Patria sin ETA

El anuncio del fin de ETA por los jefes de la banda terrorista es una obviedad revestida de macabra pomposidad y autopropaganda de un fracaso que dejó tras de sí un inmenso charco de sangre de sus víctimas inocentes (859 muertos, miles de heridos y más de 80 secuestros con tortura). Y además un inmenso dolor y una sociedad vasca rota y asustada que aún no se atreve a hablar con libertad y cuya reconciliación será imposible, hasta que no llegue otra generación ajena tiempo de los crímenes, que los etarras llaman tiempo de ‘conflicto’.

Al fondo de todo esto aparece la palabra ‘Patria’ (lo peor del nacionalismo) que Fernando Aramburu noveló con gran talento literario y que debería ser leída con el máximo interés en Cataluña porque la fractura social catalana, nacida del fallido golpe de Estado catalán, es muy profunda y tampoco tiene a corto plazo de solución.

Lo ocurrido contra los niños del colegio del Palau que son hijos de guardias civiles, además de ser un comportamiento nazi, es un síntoma de la cultura del odio irreconciliable que provoca el nacionalismo feroz e identitario, cuya furia y ceguera están en los orígenes de las guerras europeas como lo han recordado recientemente varios líderes europeos como Merkel y Macron.

ETA se va sin pedir perdón como debiera y con sus jefes y muchos de sus pistoleros aún huidos de la Justicia. Y todo ello adornado con el discurso de que dejan las armas para seguir el modelo catalán de rebelión y de golpe de Estado ‘incruento’. Una vía con la que juega temerario el mismo PNV que chantajea al Gobierno de Rajoy para que le apruebe los Presupuestos y les ofrezcan ventajas carcelarias a los presos de ETA.

Ahora, en Cataluña, el presidente Torrent del Parlament va a desafiar al TC con la reforma de la ley de Presidencia para intentar investir al prófugo de Puigdemont presidente de la Generalitat por la vía telemática, y mientras la Justicia de Alemania estudia que hacer con la extradición del catalán.

Ante estas dos situaciones paralelas sólo cabe una salida democrática por pararte de los partidos constitucionales: que PP, PSOE y Cs pacten evitar, con abstenciones pactadas en el Congreso, el chantaje de los nacionalistas en asuntos de Estado como investiduras, Presupuestos y censuras.

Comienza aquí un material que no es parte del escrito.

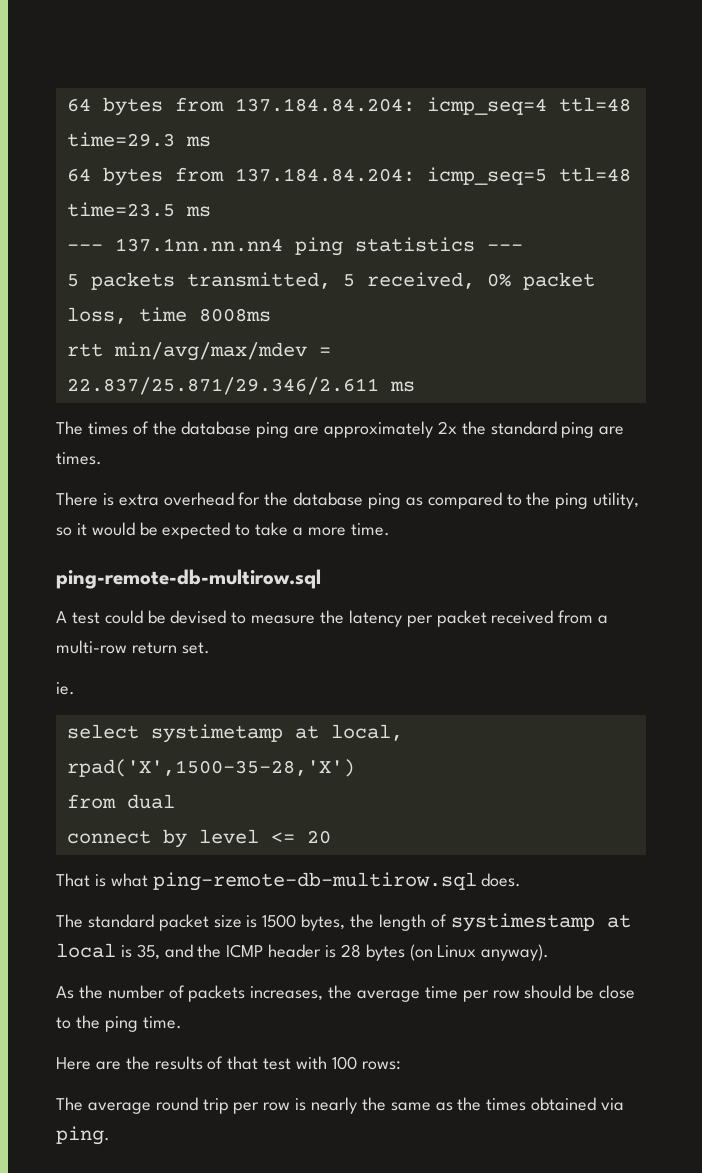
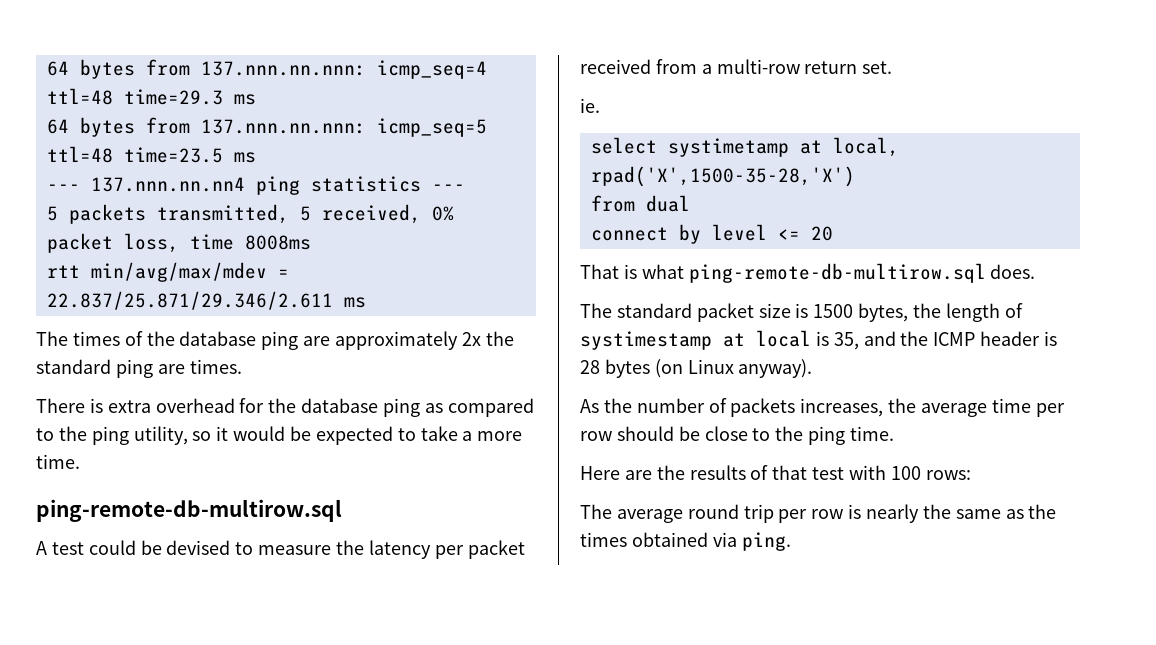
[66,97,415,116] 64 bytes from 137.184.84.204: -> [46,59,366,79] 64 bytes from 137.nnn.nn.nnn:
[234,168,415,182] 137.184.84.204: -> [200,119,366,134] 137.nnn.nn.nnn:
[114,238,283,252] 137.1nn.nn.nn4 -> [90,177,245,192] 137.nnn.nn.nn4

Y ahora le tocaría abstenerse al PSOE en los Presupuestos de 2018 por el bien de nuestro país que es la verdadera Patria de todos los españoles y no la selectiva y la rupturista del odio y la confrontación de los nacionalismos vasco y catalán, con sus particulares variantes de agresividad e intensidad.

Pero está visto que el PSOE no cederá por motivos ideológicos y también de oportunidad electoral. Con lo que la crisis del nacionalismo continuará con el riesgo añadido de extenderse a otras regiones de España por la vía de los desafíos lingüísticos que es por donde empieza a crecer la mala hierba de las praderas de las falsas Patrias que nunca prosperarán.